The impact of COVID 19 response on public rehabilitation services: a clinician and consumer perspective

Dr Pim Kuipers1, Prof Michele Foster1, Anne Curtis2, Kiley Pershouse3, Dr Elissa Farrow3, Jennifer Finch3, Dr Belinda Gavaghan3

1The Hopkins Centre, Griffith University; 2Health Consumers Queensland; 3Queensland Health

Background: The initial preparation for and subsequent response to the COVID-19 pandemic resulted in major challenges across Queensland public health services and systems. In many health services, rehabilitation and sub-acute units were moved off campus, reduced, or dispersed, to increase acute hospital capacity. To explore the implications of these actions on rehabilitation and subacute services, we explored clinician and consumer experiences.

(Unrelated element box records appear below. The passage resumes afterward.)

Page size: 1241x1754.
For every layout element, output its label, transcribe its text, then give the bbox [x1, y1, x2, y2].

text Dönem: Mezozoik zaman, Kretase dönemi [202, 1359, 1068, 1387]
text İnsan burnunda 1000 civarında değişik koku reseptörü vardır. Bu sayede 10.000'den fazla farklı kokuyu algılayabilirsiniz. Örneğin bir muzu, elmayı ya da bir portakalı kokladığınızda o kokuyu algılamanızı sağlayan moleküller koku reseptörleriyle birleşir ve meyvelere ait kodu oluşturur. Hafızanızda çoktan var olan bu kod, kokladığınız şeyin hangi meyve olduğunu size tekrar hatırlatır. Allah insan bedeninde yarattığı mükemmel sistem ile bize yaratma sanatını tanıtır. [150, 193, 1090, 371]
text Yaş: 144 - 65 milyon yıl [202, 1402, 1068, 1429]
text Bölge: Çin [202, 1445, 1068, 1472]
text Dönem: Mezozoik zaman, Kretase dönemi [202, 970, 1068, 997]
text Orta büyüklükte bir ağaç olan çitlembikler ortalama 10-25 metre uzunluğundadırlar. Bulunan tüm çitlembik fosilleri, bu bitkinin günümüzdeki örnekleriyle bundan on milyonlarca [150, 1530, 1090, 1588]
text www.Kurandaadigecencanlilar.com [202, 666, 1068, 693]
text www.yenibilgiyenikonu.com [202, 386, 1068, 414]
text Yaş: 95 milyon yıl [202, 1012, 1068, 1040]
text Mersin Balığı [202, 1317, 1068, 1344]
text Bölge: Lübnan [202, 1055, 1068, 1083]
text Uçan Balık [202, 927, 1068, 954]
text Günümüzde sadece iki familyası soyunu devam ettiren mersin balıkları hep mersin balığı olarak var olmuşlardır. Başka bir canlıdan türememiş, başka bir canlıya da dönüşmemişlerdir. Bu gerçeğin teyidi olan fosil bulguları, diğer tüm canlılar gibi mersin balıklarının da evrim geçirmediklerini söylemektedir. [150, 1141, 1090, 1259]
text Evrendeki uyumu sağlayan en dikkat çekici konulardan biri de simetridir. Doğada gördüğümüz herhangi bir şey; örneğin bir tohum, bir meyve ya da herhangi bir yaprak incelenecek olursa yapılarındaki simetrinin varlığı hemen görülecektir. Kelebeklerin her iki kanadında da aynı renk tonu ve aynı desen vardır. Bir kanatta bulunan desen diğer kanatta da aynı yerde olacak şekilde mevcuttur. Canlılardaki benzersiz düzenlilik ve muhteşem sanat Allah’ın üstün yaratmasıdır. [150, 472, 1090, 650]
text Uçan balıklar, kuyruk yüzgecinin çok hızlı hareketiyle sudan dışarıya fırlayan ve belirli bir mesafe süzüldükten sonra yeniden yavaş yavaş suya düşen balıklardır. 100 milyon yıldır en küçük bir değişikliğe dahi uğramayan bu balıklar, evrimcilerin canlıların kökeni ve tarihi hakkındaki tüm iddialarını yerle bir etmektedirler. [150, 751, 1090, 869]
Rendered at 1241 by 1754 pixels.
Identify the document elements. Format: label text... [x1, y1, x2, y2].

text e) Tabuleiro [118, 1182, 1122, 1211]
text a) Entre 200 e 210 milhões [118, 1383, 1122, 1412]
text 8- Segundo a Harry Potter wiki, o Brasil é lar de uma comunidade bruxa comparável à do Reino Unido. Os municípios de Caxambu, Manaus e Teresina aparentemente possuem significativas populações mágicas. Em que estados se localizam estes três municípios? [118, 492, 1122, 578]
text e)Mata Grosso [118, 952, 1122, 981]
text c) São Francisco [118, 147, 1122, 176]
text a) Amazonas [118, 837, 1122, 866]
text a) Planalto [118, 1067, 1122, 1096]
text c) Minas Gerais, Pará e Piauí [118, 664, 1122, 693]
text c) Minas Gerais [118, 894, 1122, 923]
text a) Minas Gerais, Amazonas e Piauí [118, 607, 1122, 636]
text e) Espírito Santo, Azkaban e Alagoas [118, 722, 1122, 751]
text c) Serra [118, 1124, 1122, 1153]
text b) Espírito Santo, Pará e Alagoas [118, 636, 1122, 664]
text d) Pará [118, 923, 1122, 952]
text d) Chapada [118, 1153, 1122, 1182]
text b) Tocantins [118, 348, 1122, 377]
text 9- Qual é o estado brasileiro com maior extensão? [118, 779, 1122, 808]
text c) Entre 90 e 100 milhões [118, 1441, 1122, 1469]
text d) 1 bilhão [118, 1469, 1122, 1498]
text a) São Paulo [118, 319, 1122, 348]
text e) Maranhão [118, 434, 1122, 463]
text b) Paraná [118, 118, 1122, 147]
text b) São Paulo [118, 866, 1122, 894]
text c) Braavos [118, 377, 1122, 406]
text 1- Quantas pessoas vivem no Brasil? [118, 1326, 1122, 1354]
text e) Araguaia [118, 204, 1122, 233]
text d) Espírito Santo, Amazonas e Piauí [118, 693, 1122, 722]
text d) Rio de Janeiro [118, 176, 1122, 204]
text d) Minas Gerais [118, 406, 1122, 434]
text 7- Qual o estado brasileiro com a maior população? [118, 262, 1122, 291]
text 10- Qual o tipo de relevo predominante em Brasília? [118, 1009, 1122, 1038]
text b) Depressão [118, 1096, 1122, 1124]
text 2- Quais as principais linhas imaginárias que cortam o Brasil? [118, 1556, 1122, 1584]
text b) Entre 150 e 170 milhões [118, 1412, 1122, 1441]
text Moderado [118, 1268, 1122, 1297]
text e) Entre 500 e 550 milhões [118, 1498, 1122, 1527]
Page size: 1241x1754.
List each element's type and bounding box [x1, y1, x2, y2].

Methodology: The first phase comprised of an online survey of 123 rehabilitation professionals and subsequent online focus groups.  This was followed by a series of qualitative case studies with clinicians across three rehabilitation services and in parallel, six “kitchen table discussions” with 34 rehabilitation patients and carers.

Results: From the perspective of clinicians, case studies highlighted significant challenges and disruption due to the prioritisation of acute over sub-acute care, the burden of managing higher throughput and more vulnerable patients with complex needs, and greatly increased pressure towards earlier discharge with limited community services.  Together, these issues compounded concerns over more pressured and poorer quality services to patients.

Rehabilitation consumers described the negative impact that the COVID 19 response had on access to services in the hospital and continuity of care, and restrictions to family and carers visiting.  They also emphasised the importance of communication, shared decision-making and choice.

Conclusion: This qualitative study describes the impact of the COVID-19 response on public rehabilitation services and proposes a critical role for rehabilitation as a mechanism to support patient care both in hospitals and within the community, particularly in times of crisis.


Belinda is a Director of Allied Health at the Allied Health Professions’ Office of Queensland, Clinical Excellence Queensland and an Adjunct Associate Professor at the Queensland University of Technology. She is a speech pathologist by background and is currently supporting work related to allied health workforce reform, service redesign and clinical education and training. Belinda has a PhD in public health and is a graduate of the NSW Public Health Training Program.